=== WHAT NEEDS TO BE DONE ===
Swap "series" for "data set" wherever it appears in the records below, and give the records back otherwise unchanged, without the pictures.

Content starts

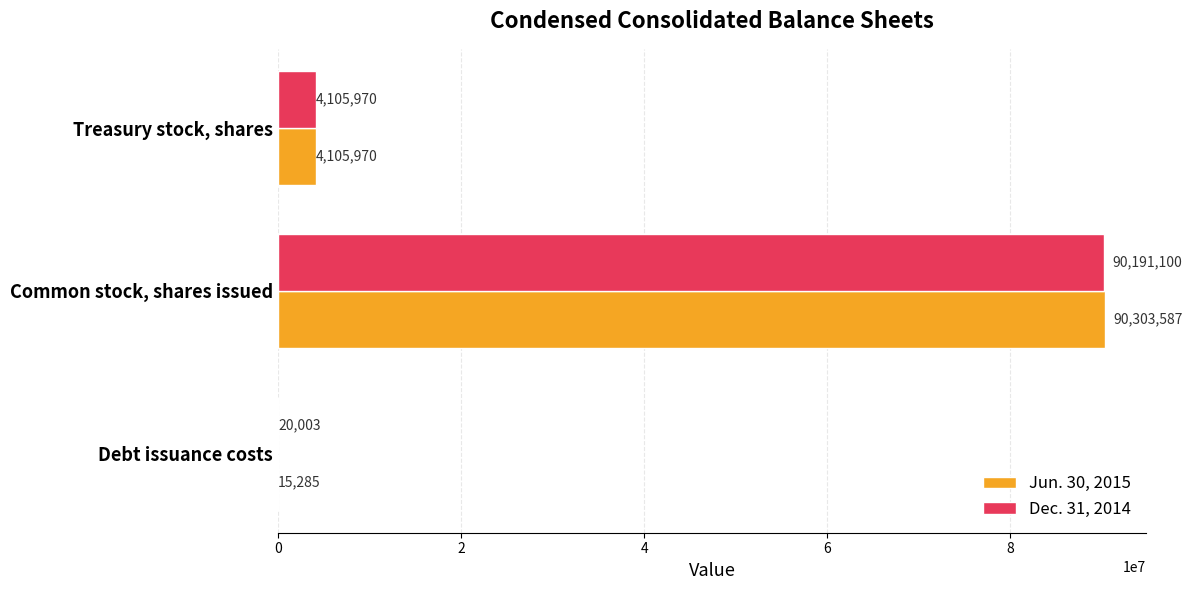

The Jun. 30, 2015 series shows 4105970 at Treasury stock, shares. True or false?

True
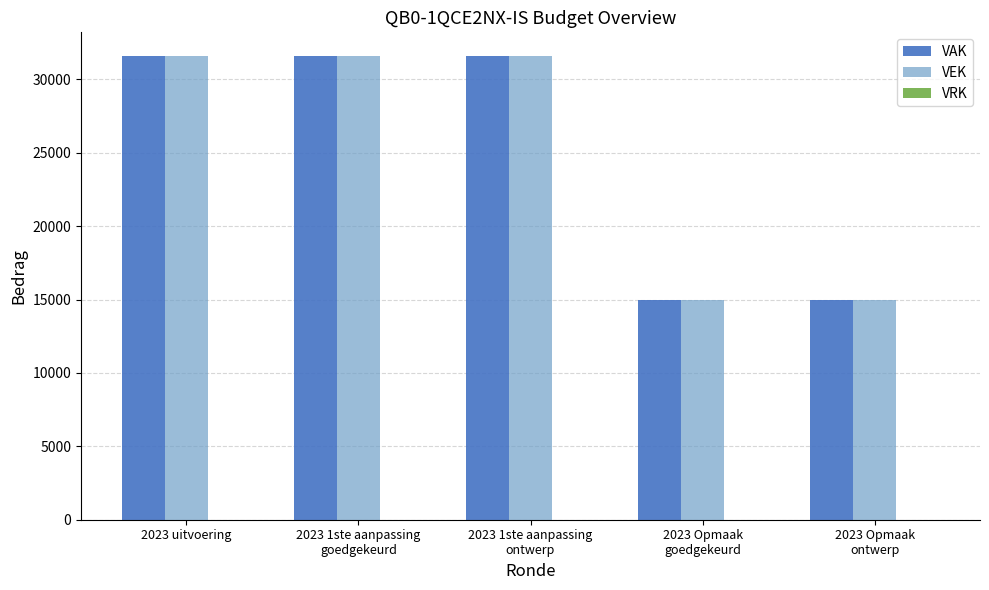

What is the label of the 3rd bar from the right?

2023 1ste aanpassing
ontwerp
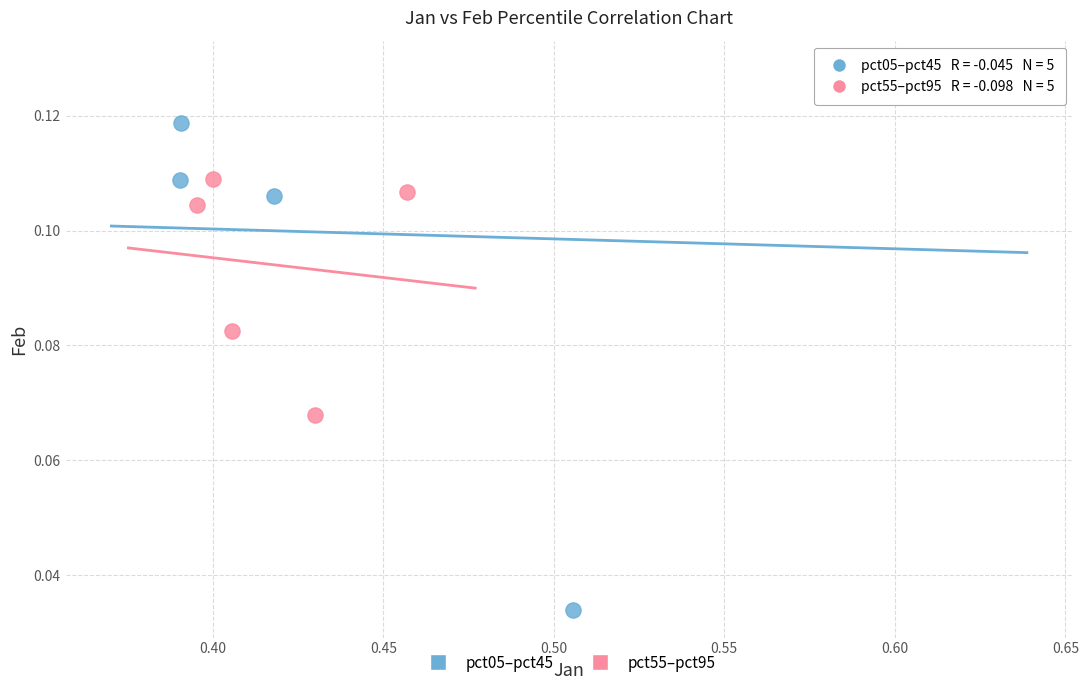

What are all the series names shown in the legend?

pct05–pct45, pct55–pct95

Content ends

=== RESPONSE TO THIS TASK ===
The Jun. 30, 2015 data set shows 4105970 at Treasury stock, shares. True or false?

True

What is the label of the 3rd bar from the right?

2023 1ste aanpassing
ontwerp

What are all the data set names shown in the legend?

pct05–pct45, pct55–pct95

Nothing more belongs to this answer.